The technology to support such regulatory functions exist (Agrawal et al. 2017), and it may be possible for the data regulators to digitally sign both the authorisations and the computer programmes responsible for the data access and processing. In such situations, it should be possible for the regulators to even verify the authorisations and the authenticity of the accessing and processing programmes, online and in real-time, before granting access to the data. We believe that building such regulatory capacity and a strong data protection law will be key to effective data privacy protection in India.
Note:
- This requires that data should be used only for the purpose for which it was collected.
Further Reading
- Agrawal, Shweta, Subhashis Banerjee, and Subodh Sharma (2017), “Privacy and Security of Aadhaar: A Computer Science Perspective”, Economic and Political Weekly, V 52 (Issue No. 37), 16 September. Available here.

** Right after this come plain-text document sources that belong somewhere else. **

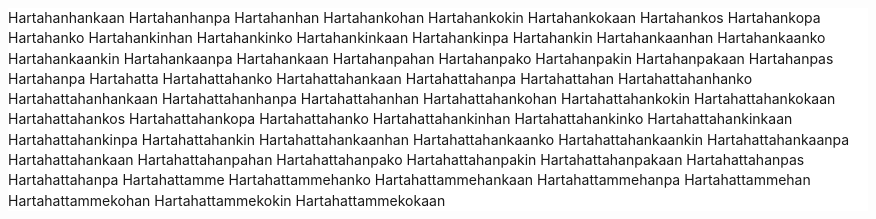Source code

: Hartahanhankaan
Hartahanhanpa
Hartahanhan
Hartahankohan
Hartahankokin
Hartahankokaan
Hartahankos
Hartahankopa
Hartahanko
Hartahankinhan
Hartahankinko
Hartahankinkaan
Hartahankinpa
Hartahankin
Hartahankaanhan
Hartahankaanko
Hartahankaankin
Hartahankaanpa
Hartahankaan
Hartahanpahan
Hartahanpako
Hartahanpakin
Hartahanpakaan
Hartahanpas
Hartahanpa
Hartahatta
Hartahattahanko
Hartahattahankaan
Hartahattahanpa
Hartahattahan
Hartahattahanhanko
Hartahattahanhankaan
Hartahattahanhanpa
Hartahattahanhan
Hartahattahankohan
Hartahattahankokin
Hartahattahankokaan
Hartahattahankos
Hartahattahankopa
Hartahattahanko
Hartahattahankinhan
Hartahattahankinko
Hartahattahankinkaan
Hartahattahankinpa
Hartahattahankin
Hartahattahankaanhan
Hartahattahankaanko
Hartahattahankaankin
Hartahattahankaanpa
Hartahattahankaan
Hartahattahanpahan
Hartahattahanpako
Hartahattahanpakin
Hartahattahanpakaan
Hartahattahanpas
Hartahattahanpa
Hartahattamme
Hartahattammehanko
Hartahattammehankaan
Hartahattammehanpa
Hartahattammehan
Hartahattammekohan
Hartahattammekokin
Hartahattammekokaan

- Dwork, Cynthia and Aaron Roth (2014), “The algorithmic foundations of differential privacy”, Foundations and Trends in Theoretical Computer Science, 9(3–4): 211-407.
- Matthan, R (2017), ‘Beyond Consent: A New Paradigm for Data Protection - Discussion Document’, Takshashila Policy Research, 20 July.
- Raghavan, M (2018), ‘Before The Horse Bolts’, Pragati, 11 January.
- Srikrishna, BN, A Sundararajan, AB Pandey, A Kumar, R Moona, G Rai, R Krishnan, A Sengupta, and R Vedashree (2017), ‘White Paper of the Committee of Experts on a Data Protection Framework for India’, Government of India.
- The European Parliament and the Council of European Union (2016), ‘Regulation (EU) 2016/679 Of The European Parliament And Of The Council’.